* How to complete this task *
Extract every line of the items below that contains the word "What". Copy each such line in full.

* Data records *
□ □ □ □ □ □ □
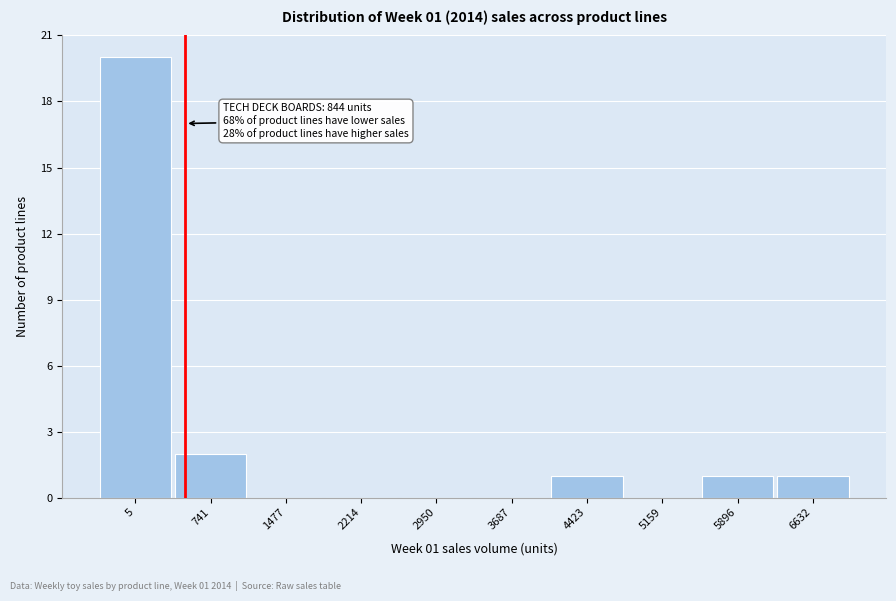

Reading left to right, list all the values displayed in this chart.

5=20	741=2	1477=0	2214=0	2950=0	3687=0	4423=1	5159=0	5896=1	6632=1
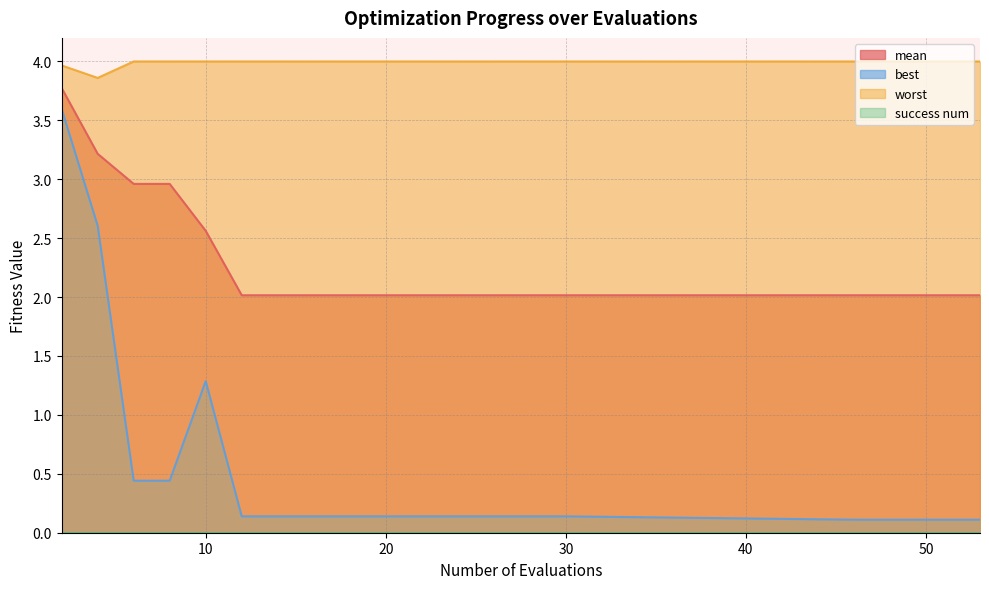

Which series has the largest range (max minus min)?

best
□ □ □ □ □ □ □
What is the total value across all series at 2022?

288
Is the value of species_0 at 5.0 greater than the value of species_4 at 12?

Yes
□ □ □ □ □ □ □
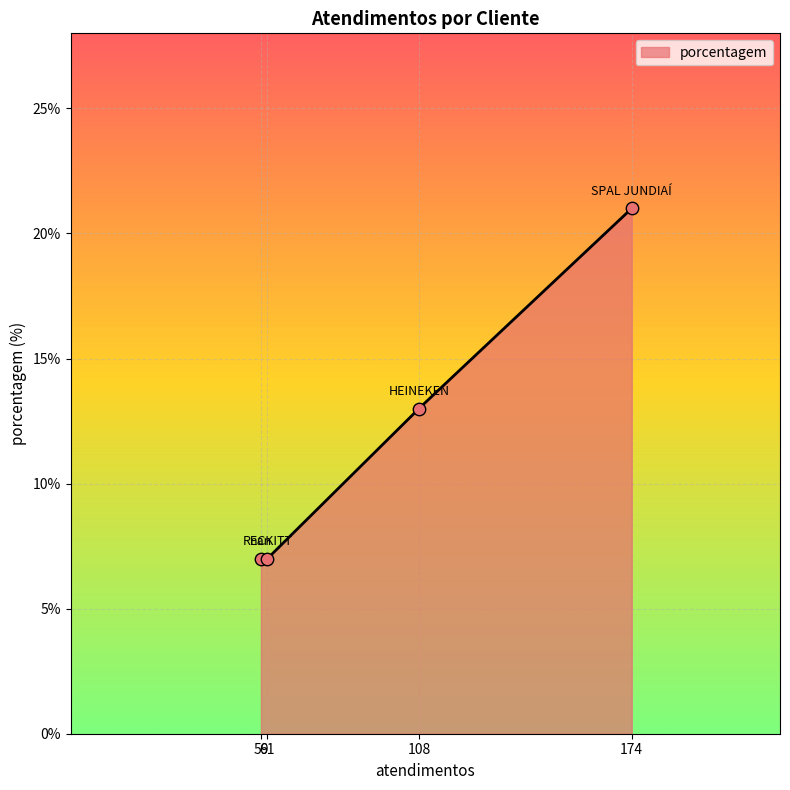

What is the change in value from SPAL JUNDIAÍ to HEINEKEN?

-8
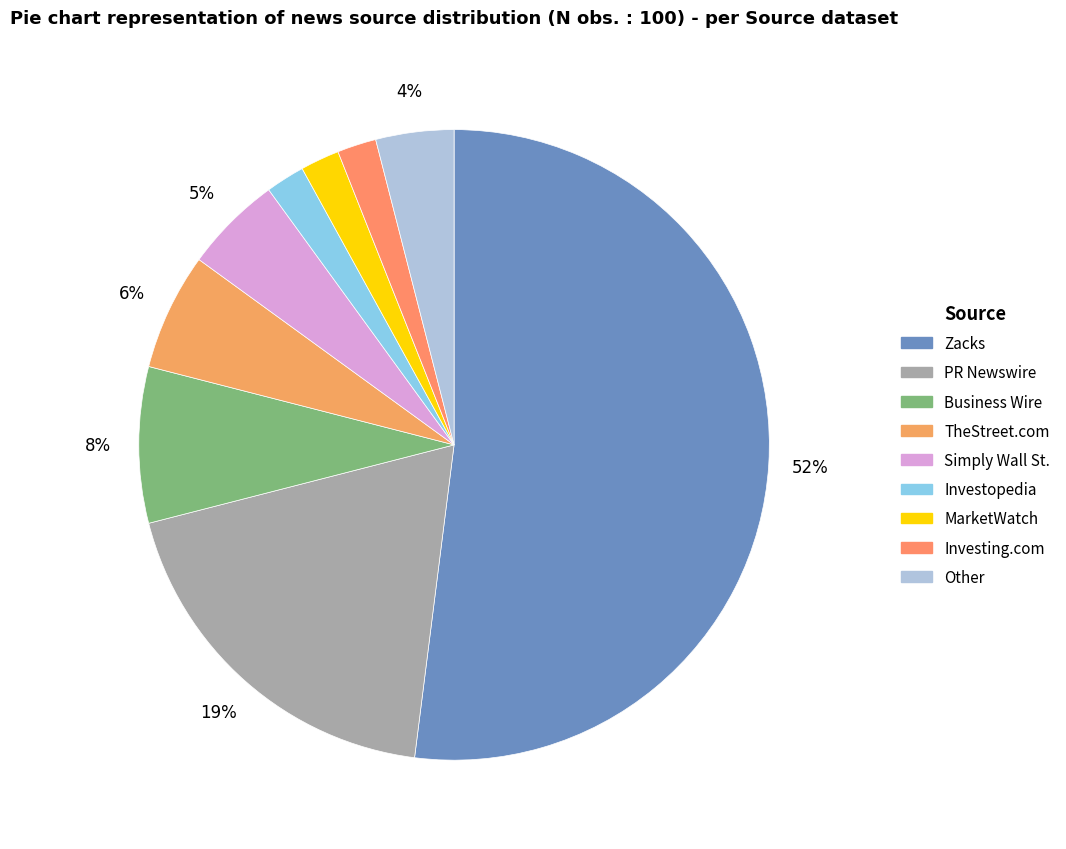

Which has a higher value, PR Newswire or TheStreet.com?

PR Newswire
□ □ □ □ □ □ □
* Written response *
What is the total value across all series at 2022?
What is the change in value from SPAL JUNDIAÍ to HEINEKEN?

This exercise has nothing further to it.